# Pandas-Mysql

### Install mysql-connector (run once) 

Restart the kernel (Kernel, Restart) so that it becomes available for importing

In [None]:
!pip3 install mysql-connector

### Make a connection with the mysql server

In [None]:
import mysql.connector as mysql

# connect to the database using 'connect()' method
db = mysql.connect(
    host = "w-util-MySQL.ad.ufl.edu",
    user = "fsoa_student",
    passwd = "FSOAStudent!",
    database="fsoa_impink"
)

# print db variable
db

## Cursor

A 'cursor' allows you to communicate with the mysql database

In [None]:
# get a cursor
cursor=db.cursor()

cursor

### Main cursor methods

- execute: run a query
- fetchone: default method, get one record at the time
- fetchall: get all records
    
See: https://dev.mysql.com/doc/connector-python/en/ and 
        https://www.tutorialspoint.com/python_data_access/python_mysql_cursor_object.htm

### 'InternalError: Unread result found.'

If you run into an 'unread result found' error, you can prevent this by using a 'buffered' cursor.
    
### Buffered Cursor

The reason is that without a buffered cursor, the results are "lazily" loaded, meaning that "fetchone" actually only fetches one row from the full result set of the query. When you will use the same cursor again, it will complain that you still have n-1 results (where n is the result set amount) waiting to be fetched. However, when you use a buffered cursor the connector fetches ALL rows behind the scenes and you just take one from the connector so the mysql db won't complain.

https://stackoverflow.com/questions/29772337/python-mysql-connector-unread-result-found-when-using-fetchone

https://dev.mysql.com/doc/connector-python/en/connector-python-tutorial-cursorbuffered.html

In [None]:
# buffered cursor
cursor = db.cursor(buffered=True)

In [None]:
# run a query to get table names
cursor.execute("SHOW TABLES")

In [None]:
# iterate through results
for table_name in cursor:
    print(table_name)

In [None]:
# rerun query and get all results in one go
# this returns a list of tuples
cursor.execute("SHOW TABLES")
r = cursor.fetchall()
print('result', r)
print('type of result', type(r), 'each item containing a', type(r[0]))
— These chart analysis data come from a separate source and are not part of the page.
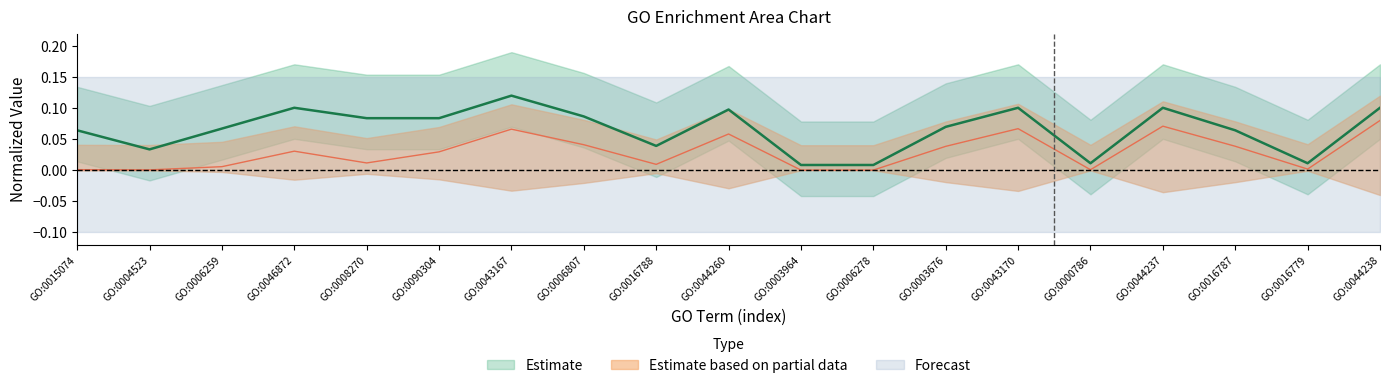

Reading left to right, extract all data points from this chart.

Estimate (x1): 0.1	0.0	0.1	0.1	0.1	0.1	0.1	0.1	0.0	0.1	0.0	0.0	0.1	0.1	0.0	0.1	0.1	0.0	0.1
Estimate based on partial data (x2): 0.0	0.0	0.0	0.0	0.0	0.0	0.1	0.0	0.0	0.1	0.0	0.0	0.0	0.1	0.0	0.1	0.0	0.0	0.1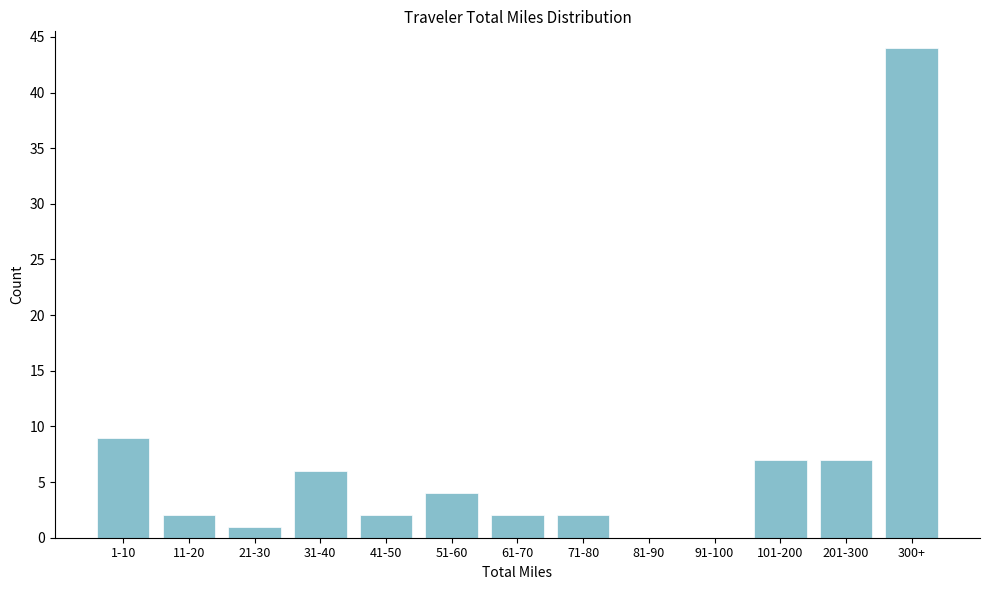

Reading left to right, what are all the values shown in this chart?

1-10=9	11-20=2	21-30=1	31-40=6	41-50=2	51-60=4	61-70=2	71-80=2	81-90=0	91-100=0	101-200=7	201-300=7	300+=44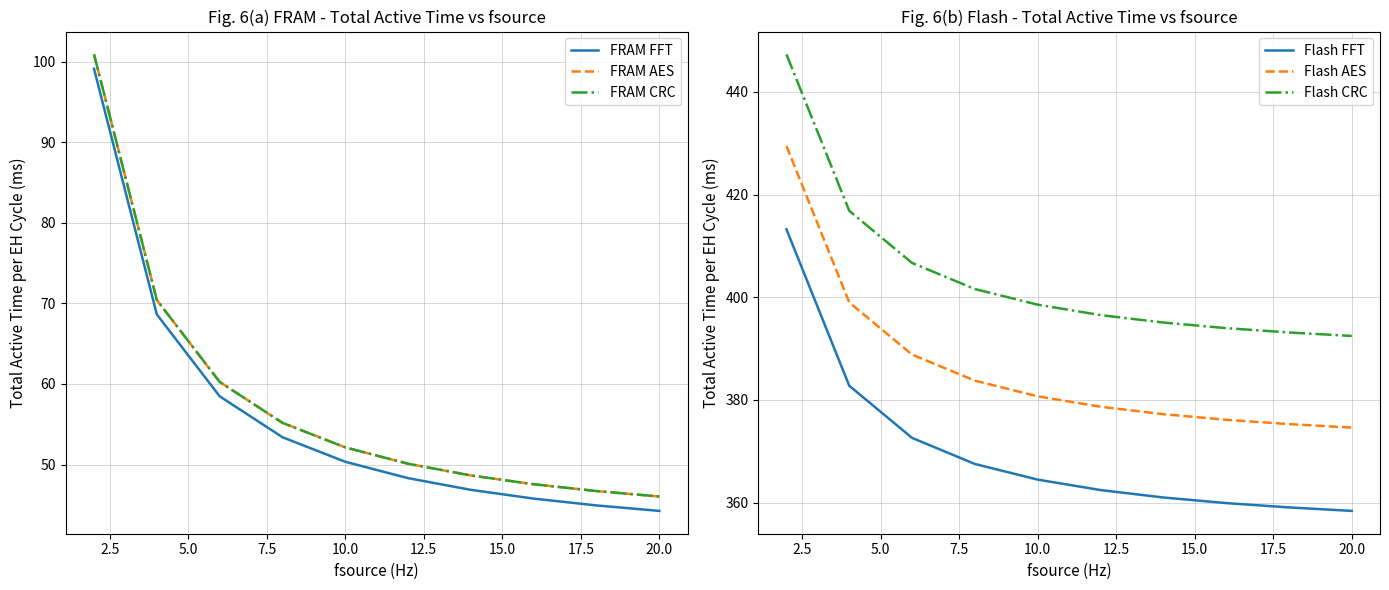

Reading right to left, what are all the values shown in this chart?

FRAM FFT: 44.2	44.9	45.8	46.9	48.3	50.3	53.4	58.5	68.6	99.1
FRAM AES: 46.0	46.7	47.6	48.6	50.1	52.1	55.2	60.3	70.4	100.9
FRAM CRC: 46.0	46.7	47.6	48.6	50.1	52.1	55.2	60.3	70.4	100.9
Flash FFT: 358.4	359.0	359.9	361.0	362.4	364.5	367.5	372.6	382.8	413.2
Flash AES: 374.6	375.3	376.1	377.2	378.7	380.7	383.7	388.8	399.0	429.5
Flash CRC: 392.5	393.1	394.0	395.1	396.5	398.6	401.6	406.7	416.8	447.3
### Loading results into a pandas dataframe

In [None]:
import pandas as pd
df = pd.read_sql("SHOW TABLES", db)
df

### Example

From Compustat Fundamental Annual (funda), get the following variables:
    
- gvkey: firm identifier
- datadate: end of fiscal year, rounded (date)
- fyear: fiscal year (number)
- sich: 4 digit industry code (SIC)
- sale: sales
- ni: net income
- epspi: earnings per share
- at: assets
- prcc_f: end of year stock price
- ceq: book value of equity
- csho: number of shares outstanding
- emp: number of employees

In [None]:
qry = '''
select gvkey, datadate, fyear, sich, sale, ni, epspi, at, prcc_f, ceq, csho, emp
from funda 
where 
    at > 0 
    and fyear >= 2013 
    and fyear <= 2022; 
'''

In [None]:
df_funda = pd.read_sql(qry, db)
len(df_funda)

In [None]:
df_funda.head()

In [None]:
df_funda.info()